Land Charges Act 1925
- Parliament of the United Kingdom
- Long title: An Act to consolidate the enactments relating to the registration of pending actions, annuities, writs, orders, deeds of arrangement and land charges, and to searches.
- Citation: 15 & 16 Geo. 5. c. 22
- Territorial extent: England and Wales

Dates
- Royal assent: 9 April 1925
- Commencement: 1 January 1926
- Repealed: 1 August 1977

Other legislation
- Amends: See § Repealed enactments
- Repeals/revokes: See § Repealed enactments
- Amended by: Matrimonial Homes Act 1967; Courts Act 1971; Land Charges Act 1972;
- Repealed by: Local Land Charges Act 1975
- Relates to: Housing Act 1925; Housing (Scotland) Act 1925; Town Planning Act 1925; Town Planning (Scotland) Act 1925; Settled Land Act 1925; Trustee Act 1925; Law of Property Act 1925; Land Registration Act 1925; Administration of Estates Act 1925; Universities and College Estates Act 1925; Supreme Court of Judicature (Consolidation) Act 1925; Workmen's Compensation Act 1925;

Status: Repealed

Text of statute as originally enacted

Revised text of statute as amended

= Land Charges Act 1925 =

Act of the Parliament of the United Kingdom

The Land Charges Act 1925 (15 & 16 Geo. 5. c. 22) was an act of the Parliament of the United Kingdom that consolidated enactments related to land ownership and interests in England and Wales.

== Provisions ==
=== Repealed enactments ===
Section 24 of the act repealed 12 enactments, listed in the schedule to the act.
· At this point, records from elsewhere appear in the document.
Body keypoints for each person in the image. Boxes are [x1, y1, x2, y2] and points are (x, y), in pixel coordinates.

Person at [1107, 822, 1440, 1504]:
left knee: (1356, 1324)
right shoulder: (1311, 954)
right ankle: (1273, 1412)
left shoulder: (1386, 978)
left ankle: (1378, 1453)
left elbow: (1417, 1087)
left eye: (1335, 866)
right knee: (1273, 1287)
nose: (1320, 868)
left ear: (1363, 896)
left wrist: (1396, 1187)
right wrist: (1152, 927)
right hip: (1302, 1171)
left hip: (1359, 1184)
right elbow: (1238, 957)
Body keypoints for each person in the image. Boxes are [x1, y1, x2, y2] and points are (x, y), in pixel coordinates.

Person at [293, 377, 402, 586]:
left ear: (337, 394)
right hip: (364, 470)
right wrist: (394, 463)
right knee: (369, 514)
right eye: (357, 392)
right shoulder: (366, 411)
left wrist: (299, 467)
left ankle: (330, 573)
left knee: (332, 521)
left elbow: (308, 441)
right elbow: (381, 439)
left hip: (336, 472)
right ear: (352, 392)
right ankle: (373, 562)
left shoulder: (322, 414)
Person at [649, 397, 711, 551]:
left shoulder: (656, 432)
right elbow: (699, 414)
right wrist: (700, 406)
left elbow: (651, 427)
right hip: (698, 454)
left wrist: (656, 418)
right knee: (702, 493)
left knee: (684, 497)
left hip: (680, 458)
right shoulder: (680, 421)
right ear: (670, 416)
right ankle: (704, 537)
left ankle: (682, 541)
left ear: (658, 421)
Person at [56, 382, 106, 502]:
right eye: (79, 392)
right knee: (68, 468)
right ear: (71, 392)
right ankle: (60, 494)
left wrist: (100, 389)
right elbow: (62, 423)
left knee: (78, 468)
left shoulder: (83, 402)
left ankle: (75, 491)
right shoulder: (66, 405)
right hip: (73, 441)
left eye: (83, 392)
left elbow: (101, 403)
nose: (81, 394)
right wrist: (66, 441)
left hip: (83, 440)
| Citation | Short title | Extent of repeal |
|---|---|---|
| 2 & 3 Vict. c. 11 | Judgments Act 1839 | Sections four, seven, ten and eleven. |
| 13 & 14 Vict. c. 43 | Court of Chancery of Lancaster Act 1850 | Section twenty-four. |
| 18 & 19 Vict. c. 15 | Judgments Act 1855 | Sections three, twelve, thirteen and fourteen. |
| 22 & 23 Vict. c. 35 | Law of Property Amendment Act 1859 | Section twenty-two. |
| 23 & 24 Vict. c. 115 | Crown Debts and Judgments Act 1860 | Section two. |
| 30 & 31 Vict. c. 47 | Lis Pendens Act 1867 | Section two. |
| 45 & 46 Vict. c. 39 | Conveyancing Act 1882 | Section two. |
| 51 & 52 Vict. c. 51 | Land Charges Registration and Searches Act 1888 | The whole act. |
| 57 & 58 Vict. c. 16 | Supreme Court of Judicature (Procedure) Act 1894 | The reference in the Schedule to the Lis Pendens Act, 1867. |
| 63 & 64 Vict. c. 26 | Land Charges Act 1900 | The whole act. |
| 12 & 13 Geo. 5. c. 16 | Law of Property Act 1922 | Sections fourteen and sixteen, and the Seventh Schedule. |
| 15 Geo. 5. c. 5 | Law of Property (Amendment) Act 1924 | Section six, and the Sixth Schedule. |

== Subsequent developments ==
The whole act was repealed by section 19(1) of, and schedule 1 to, the Local Land Charges Act 1975, which came into force on 1 August 1977.